▸ **DOCUMENT EXTRACT**
※ ※ ※

The distracting beauty of the place was a recreational hazard. I kept expecting Santa, or a yeti, to emerge from the snow-blanketed forest. Perhaps it was my lack of focus during our short training session, or my continually drifting gaze to the blue-black sky overhead as it transitioned through layers of green to a blood-red horizon, but after a two-mile climb up a lighted ski track, I aimed back down the hill and bit it. Hard. The cartwheeling fall became my first, painful, souvenir from Lapland.
The consolation was our cabin’s sauna: After stripping off our ski gear — and then our clothes, in line with custom — the women, then the men, took their turn in the small, wood-paneled sauna. With two benches, a small window onto the woods and a stove on which to pour water for steam, the sauna was a tonic for sore muscles.
Lapland isn’t only about skiing and sky watching. On one particularly cold morning — the mercury outside the window registered 15 degrees — four of us visited a husky racing center on the outskirts of town.

※ ※ ※

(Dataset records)
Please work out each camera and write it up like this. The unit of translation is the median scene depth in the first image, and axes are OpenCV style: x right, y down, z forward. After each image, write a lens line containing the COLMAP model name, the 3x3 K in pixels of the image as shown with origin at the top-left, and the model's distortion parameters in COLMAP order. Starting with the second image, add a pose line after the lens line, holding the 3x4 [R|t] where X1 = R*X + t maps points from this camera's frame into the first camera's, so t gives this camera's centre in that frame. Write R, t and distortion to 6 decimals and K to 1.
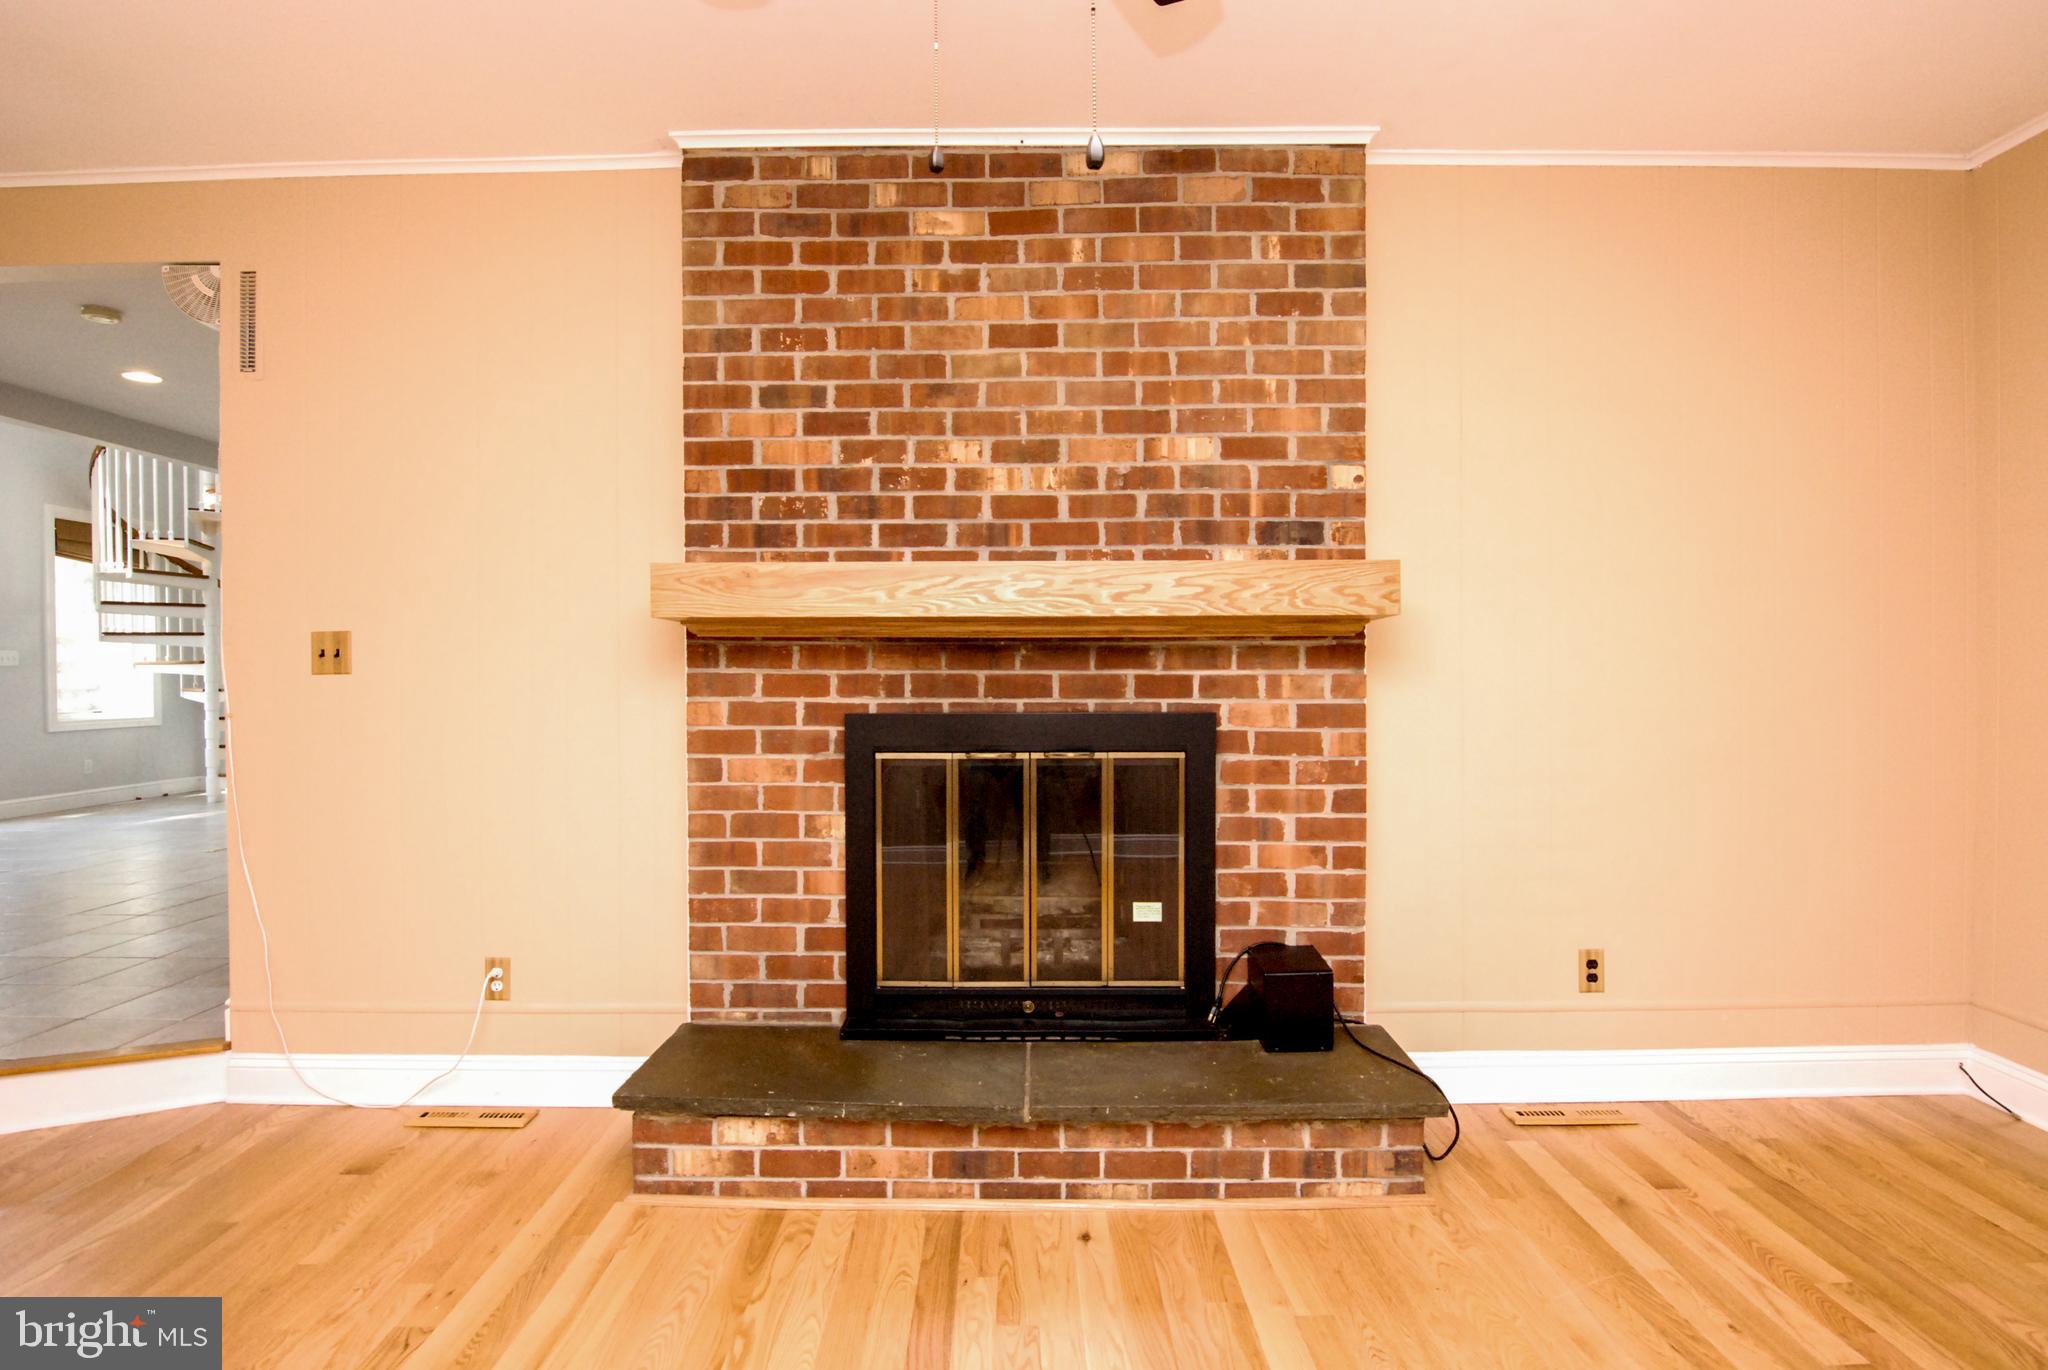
lens RADIAL K [[995.4, 0, 1020.1], [0, 995.4, 686.5], [0, 0, 1]] dist [-0.003906, -0.011900]
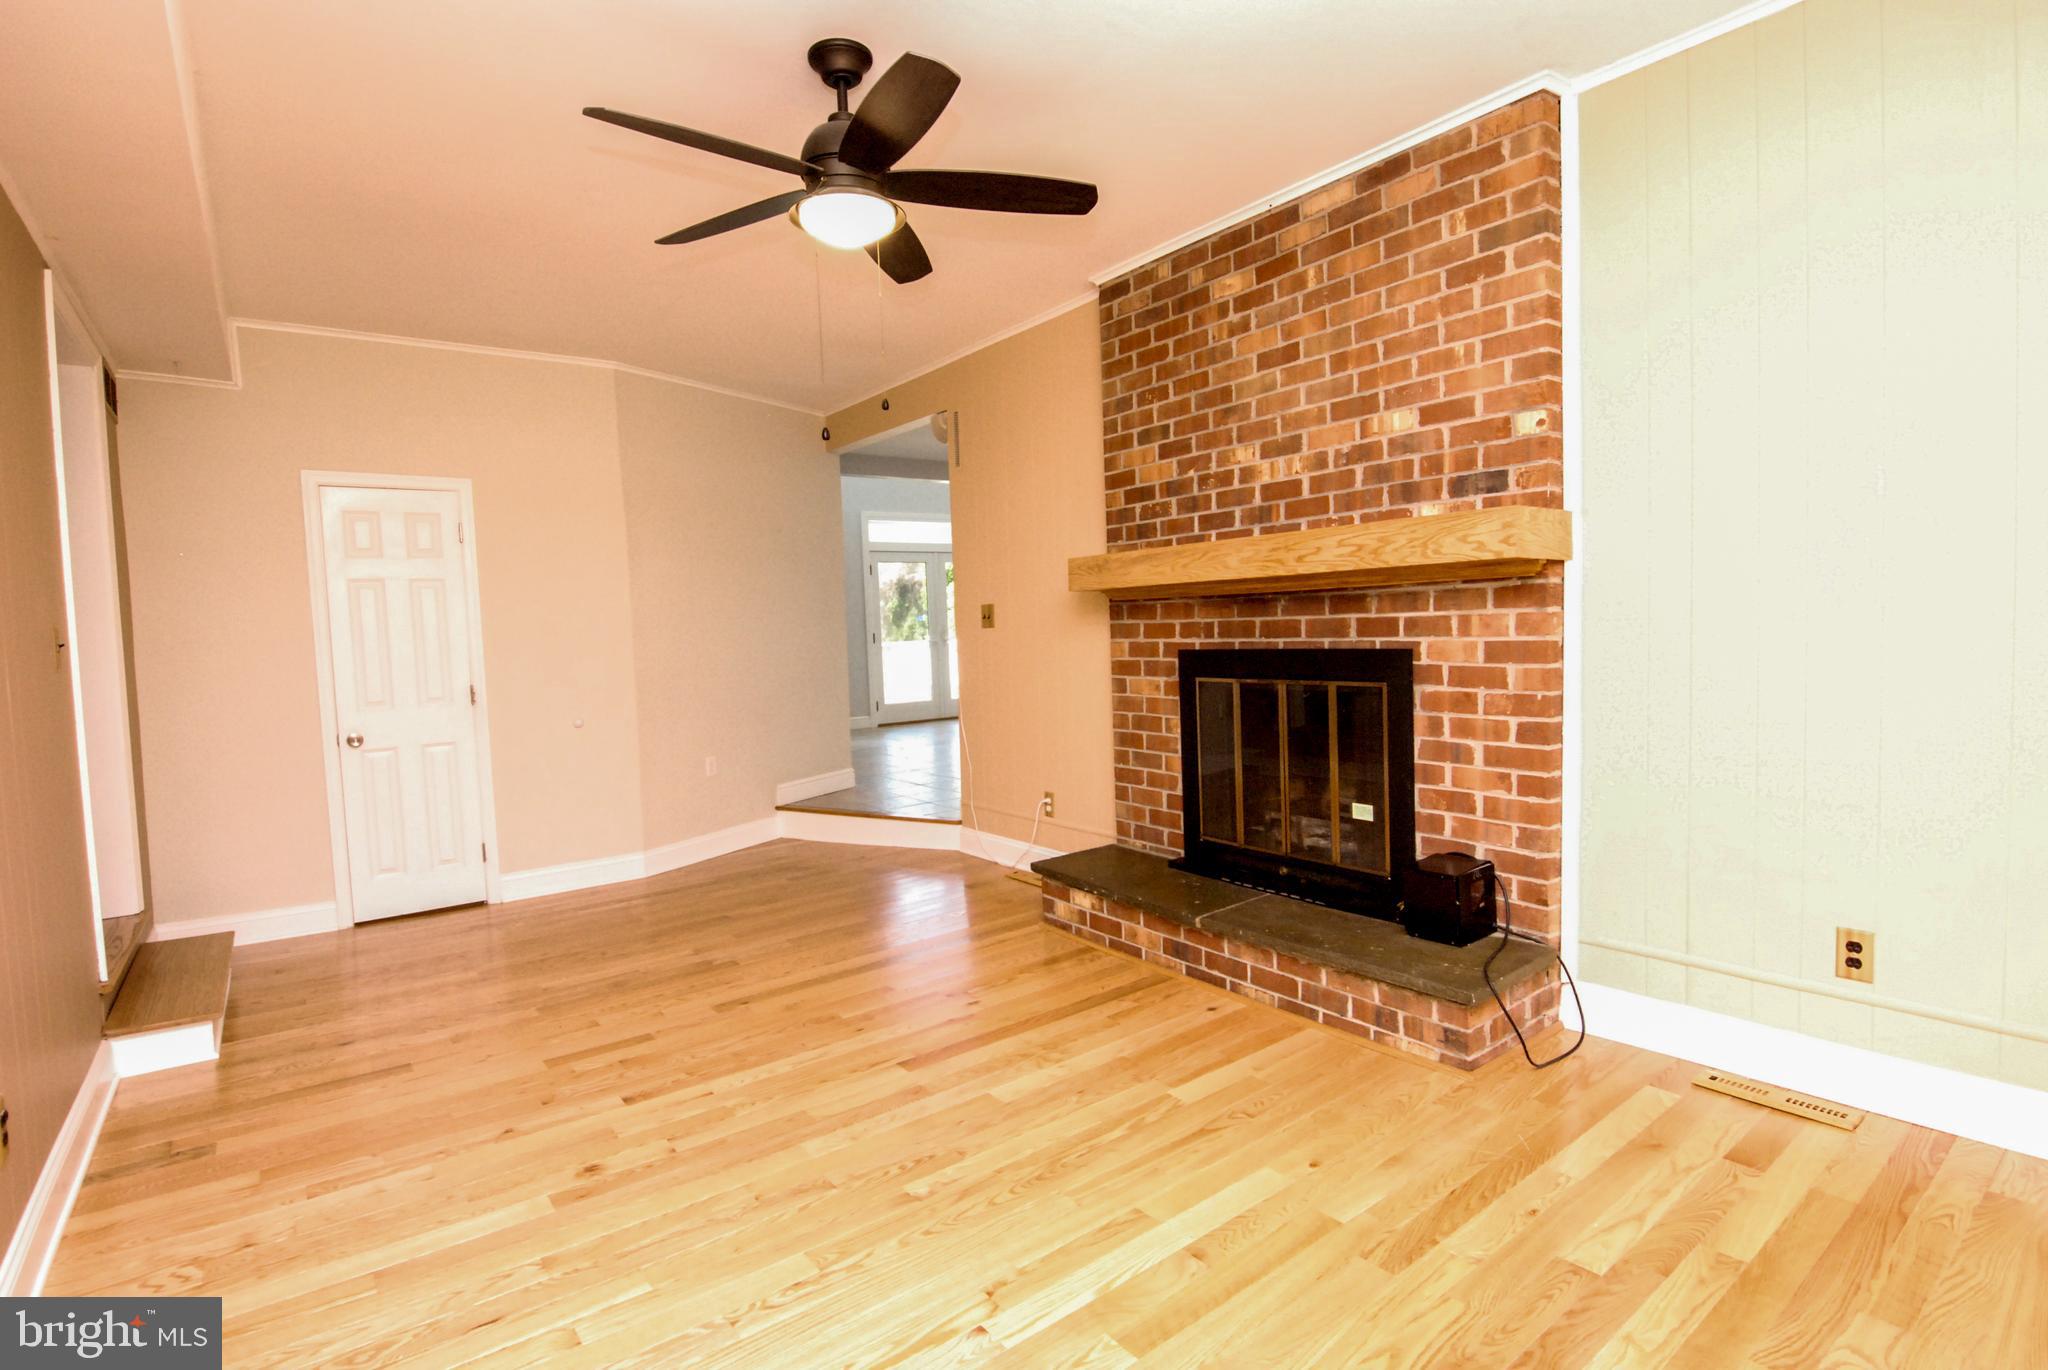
lens RADIAL K [[995.4, 0, 1020.1], [0, 995.4, 686.5], [0, 0, 1]] dist [-0.003906, -0.011900]
pose [[0.602482, 0.030490, -0.797550, 0.842694], [0.021697, 0.998275, 0.054553, -0.003310], [0.797837, -0.050172, 0.600781, -0.063664]]
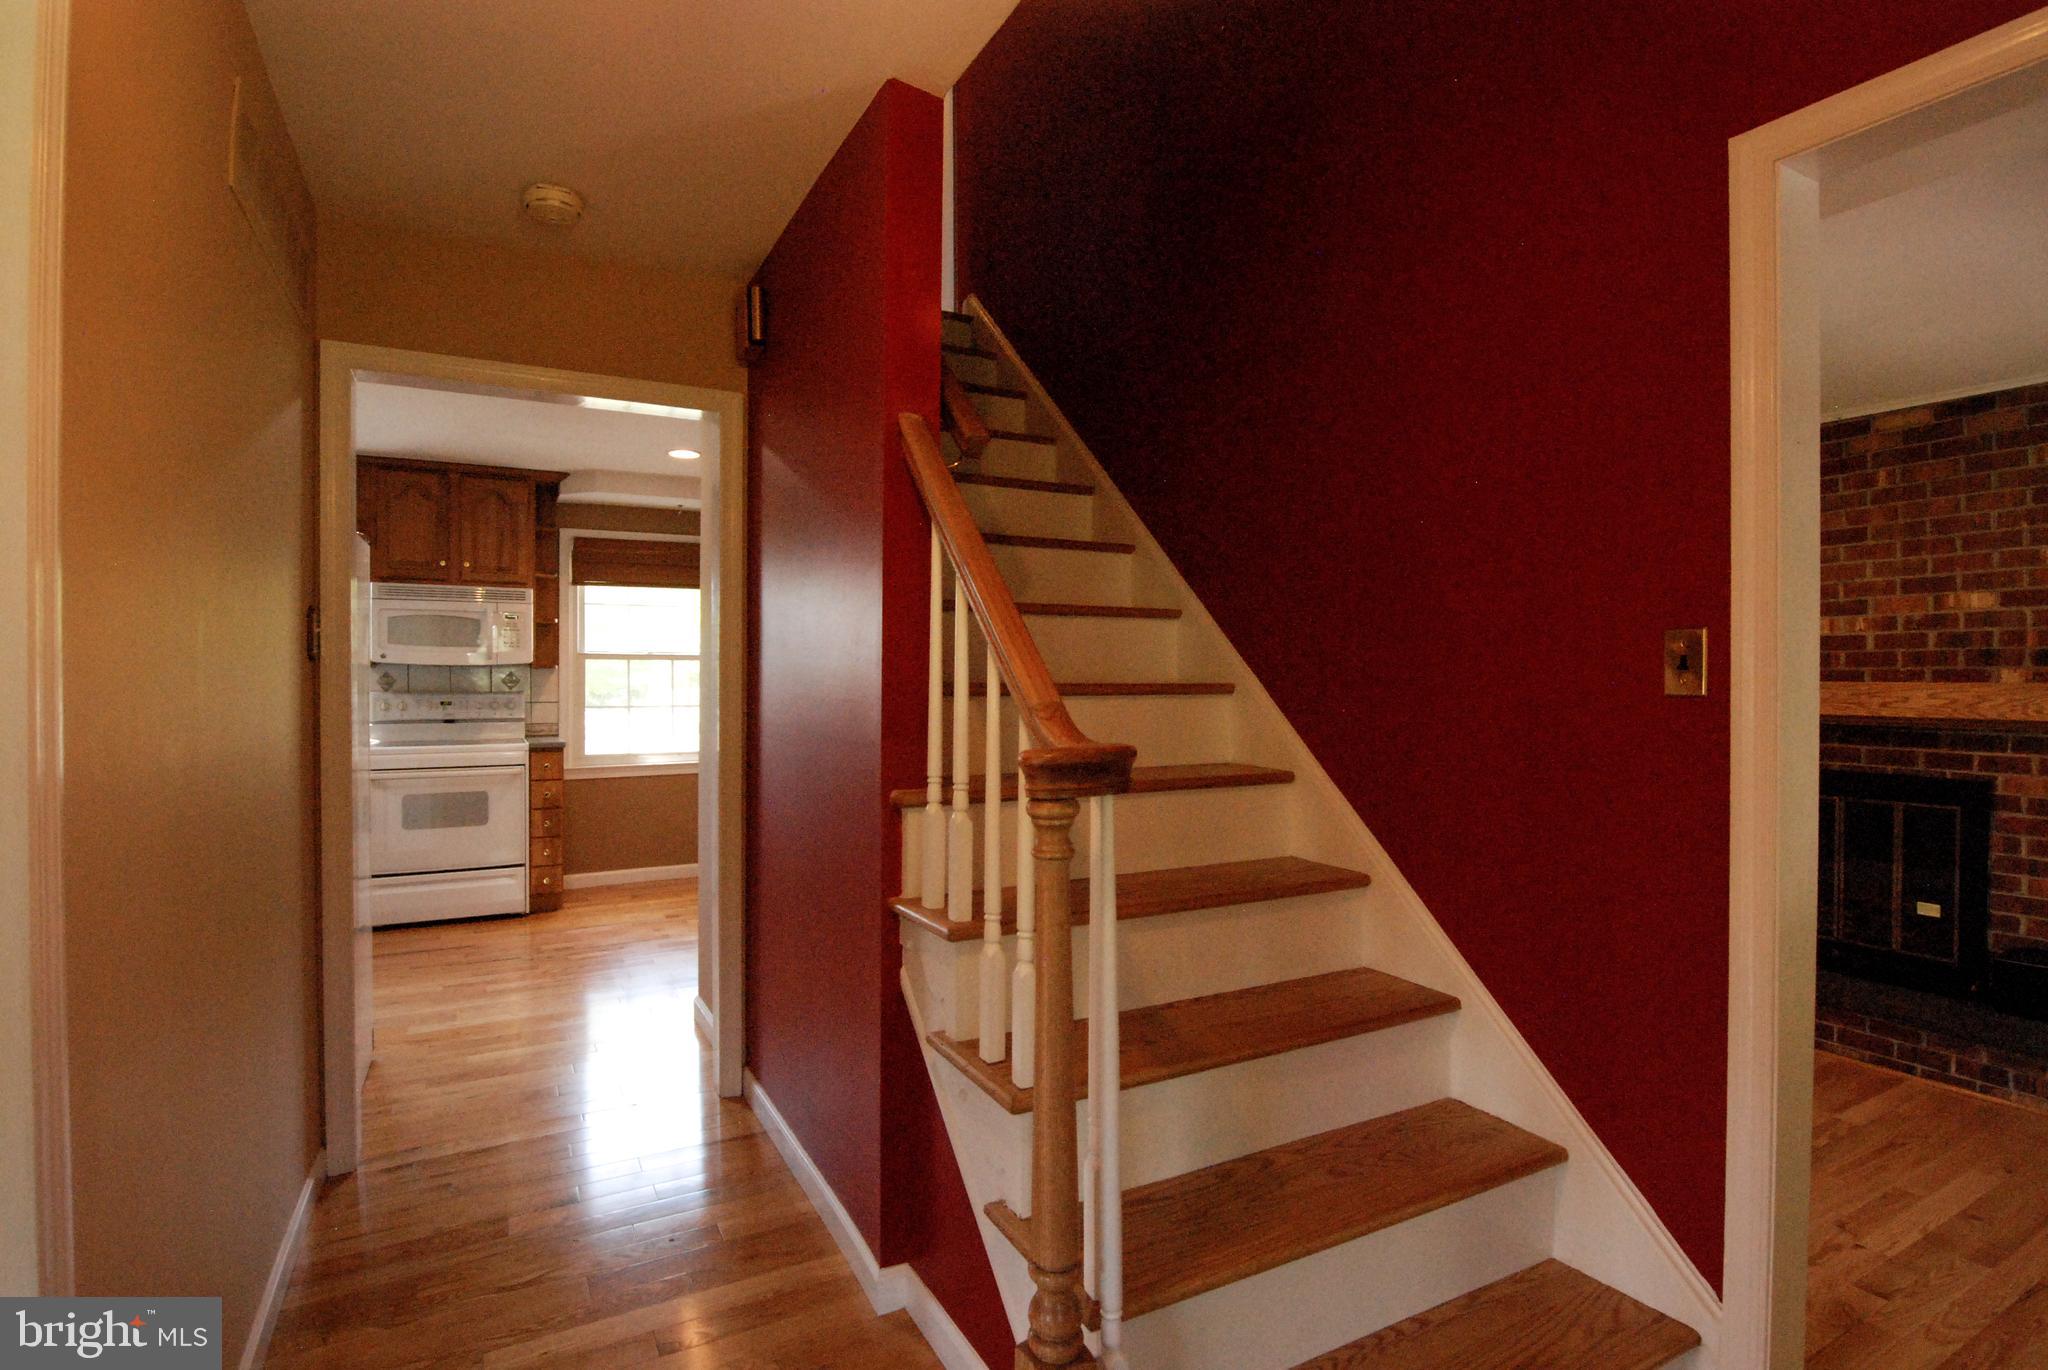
lens RADIAL K [[995.4, 0, 1020.1], [0, 995.4, 686.5], [0, 0, 1]] dist [-0.003906, -0.011900]
pose [[0.481365, 0.012970, -0.876424, 0.763725], [-0.017132, 0.999839, 0.005387, -0.096059], [0.876353, 0.012421, 0.481510, -0.927641]]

※ ※ ※

▸ **EXERCISE GOAL**
Pick up the Lapland travel account after its last sentence and keep it going.

▸ **EXPECTED ANSWER**
“If you step off the sled for a second,” said Mikka, our Swedish guide-cum-mountain man — his scraggly blond beard, wide cheekbones and squint placing him somewhere on the Scandinavian Viking-gnome continuum — “the dogs will take off and leave you. They want to run.”
Otherwise, the instructions were simple: Stand on the sled’s rear runners, and mind the brake.
Each pair was given a sled, a six-pack of Alaskan huskies (leaner but faster than their Siberian relatives) and a stoic nod of encouragement. In the United States, I surely would have signed liability waivers, taken a premushing written test and filled out medical emergency forms. But here a worker simply untied the rope anchoring my sled, and the dogs rocketed forward. The lead dogs, Igor and Ben — predominately white, pale-blue eyed and thinner than I had imagined — dropped their heads and pointed straight.
“Those are two of our smartest lead dogs,” Mikka told me afterward. “We use them for racing.”
We passed through frozen marshland, pristine with untracked snow, then a dense spruce forest, followed by a hardscrabble landscape, a cross between Arctic taiga and alpine tundra. All the while, a bright blue sky, yellow light and wispy clouds hung overhead.
The dogs were silent and stopped for nothing. When thirsty, they funneled snow into their mouths midstride. They seemed irritated only when we stopped for too long. A few seconds of rest transformed the air into dense steam billowing from the mouths of the dogs. Stopping longer resulted in an eruption of howls and barks and full-bore attempts to pull the sled.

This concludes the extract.